Valentine Felty Van Huss

When the War of 1812 began, Valentine Felty Vanhooser, Jr. was living in eastern Tennessee near Fort Watauga.

He farmed 100 acres of land next to Cobbs Creek near Fort Watauga, in what was formerly Wahington County, North Carolina, and later Carter County, Tennessee. Valentine left the eastern side of the Appalachians and crossed to the Tennessee side in 1795, recording his deed 2 years later in the county courthouse at nearby Elizabethton. Joining Valentine in this new territory was his wife Catherine Worley. This Valentine was the thirteenth child of Valentine Felty Vanhooser Senior and his wife Maria Barbara Zerwe.

The rest of the article that follows is about young Valentine's older brother, and Mathias' uncle, Isaac.

Tennessee's participation in the war for the most part meant battling the Cherokees, Shawnees and other Indians the British had armed.

Another Tennessean, Andrew Jackson would form a militia of volunteers from Tennessee. In March of 1814 Jackson and the Tennessee Volunteers made their way into Alabama. Allied with the Cherokee and friendly Creeks, Jackson engaged in several conflicts with the warring Creeks of the region known as the Red Sticks. Finally, on the banks of the Tallapoosa River at Horseshoe Bend, Jackson and his forces would decisively defeat the hostile Creeks, opening up settlement of Alabama to later settlers. Later, in January of 1815, at New Orleans Jackson would again make history by defeating the British.

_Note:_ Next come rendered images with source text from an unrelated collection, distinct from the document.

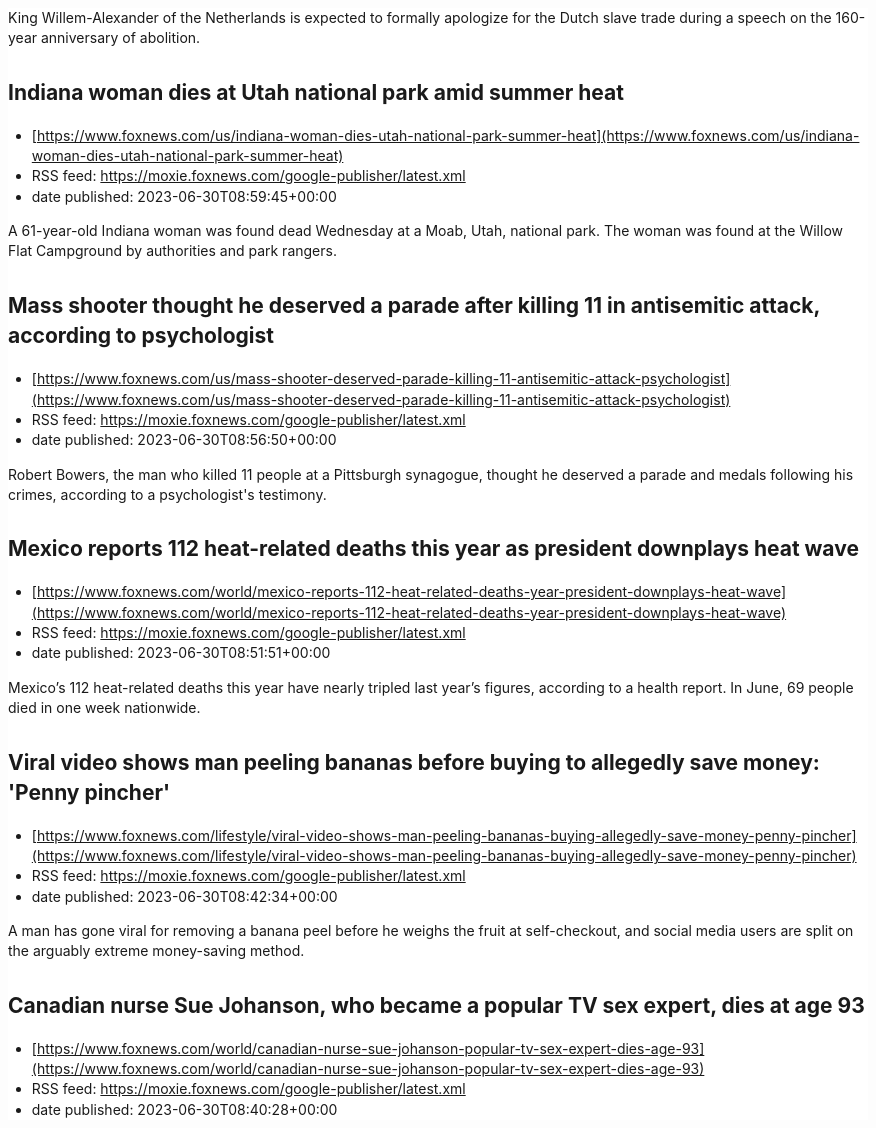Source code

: King Willem-Alexander of the Netherlands is expected to formally apologize for the Dutch slave trade during a speech on the 160-year anniversary of abolition.

## Indiana woman dies at Utah national park amid summer heat
 - [https://www.foxnews.com/us/indiana-woman-dies-utah-national-park-summer-heat](https://www.foxnews.com/us/indiana-woman-dies-utah-national-park-summer-heat)
 - RSS feed: https://moxie.foxnews.com/google-publisher/latest.xml
 - date published: 2023-06-30T08:59:45+00:00

A 61-year-old Indiana woman was found dead Wednesday at a Moab, Utah, national park. The woman was found at the Willow Flat Campground by authorities and park rangers.

## Mass shooter thought he deserved a parade after killing 11 in antisemitic attack, according to psychologist
 - [https://www.foxnews.com/us/mass-shooter-deserved-parade-killing-11-antisemitic-attack-psychologist](https://www.foxnews.com/us/mass-shooter-deserved-parade-killing-11-antisemitic-attack-psychologist)
 - RSS feed: https://moxie.foxnews.com/google-publisher/latest.xml
 - date published: 2023-06-30T08:56:50+00:00

Robert Bowers, the man who killed 11 people at a Pittsburgh synagogue, thought he deserved a parade and medals following his crimes, according to a psychologist&apos;s testimony.

## Mexico reports 112 heat-related deaths this year as president downplays heat wave
 - [https://www.foxnews.com/world/mexico-reports-112-heat-related-deaths-year-president-downplays-heat-wave](https://www.foxnews.com/world/mexico-reports-112-heat-related-deaths-year-president-downplays-heat-wave)
 - RSS feed: https://moxie.foxnews.com/google-publisher/latest.xml
 - date published: 2023-06-30T08:51:51+00:00

Mexico’s 112 heat-related deaths this year have nearly tripled last year’s figures, according to a health report. In June, 69 people died in one week nationwide.

## Viral video shows man peeling bananas before buying to allegedly save money: 'Penny pincher'
 - [https://www.foxnews.com/lifestyle/viral-video-shows-man-peeling-bananas-buying-allegedly-save-money-penny-pincher](https://www.foxnews.com/lifestyle/viral-video-shows-man-peeling-bananas-buying-allegedly-save-money-penny-pincher)
 - RSS feed: https://moxie.foxnews.com/google-publisher/latest.xml
 - date published: 2023-06-30T08:42:34+00:00

A man has gone viral for removing a banana peel before he weighs the fruit at self-checkout, and social media users are split on the arguably extreme money-saving method.

## Canadian nurse Sue Johanson, who became a popular TV sex expert, dies at age 93
 - [https://www.foxnews.com/world/canadian-nurse-sue-johanson-popular-tv-sex-expert-dies-age-93](https://www.foxnews.com/world/canadian-nurse-sue-johanson-popular-tv-sex-expert-dies-age-93)
 - RSS feed: https://moxie.foxnews.com/google-publisher/latest.xml
 - date published: 2023-06-30T08:40:28+00:00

The is no record of Valentine's service during the War of 1812, but reference is made to his brother Isaac, who was four years senior. As Valentine was born in 1768, this would make Isaac 48 in 1812. As a note, there is not much to be made of the short period of enlistment by Isaac. Most enlistments in the Tennessee Militias were only for the short duration of three months. General Jackson, bu his oratory and demeanor, would often have to suggest that the troops re-up to finish a campaign.
Isaac served in the War of 1812 as a drummer.
The only complete muster roll found of 1812 was that of Capt. Asabel [Asahel] Rains. This company was a part of the Second Regiment, West Tennessee Militia, commanded by Col. Alexander Lowrey and Lieut. Col. Leroy Hammonds. Captain Rains, company was, with his regiment, mustered into service at Fayetteville, Tennessee on September 20, 1814 and served until December 31, of the same year.
Isaac Vanhooser 

Consulting the records of the Tennessee Militia, one finds the service record for the Second Regiment.

BRIEF HISTORY:
Part of General Nathaniel Taylor's brigade, this regiment was scattered throughout the Creek territory and the vicinity of Mobile to man the various forts in the region: Forts Jackson, Montgomery, Claiborne, and Pierce. 

Some of the companies participated in the taking of Pensacola (7 November 1814) from Spanish authorities that were accused by Jackson of supporting British troops there.

Loury resigned on 20 November 1814 and Lieutenant Colonel Leroy Hammonds took over as commander. The regiment was plagued by disease during its tenure in the Mississippi Territory. For example, a morning report of Captain Asahel Rains on 6 January 1815 shows twenty-seven on the sick list and twenty-seven additional men required to take care of the sick (totaling half the company).


Regimental Histories of the Second Regiment during the War of 1812.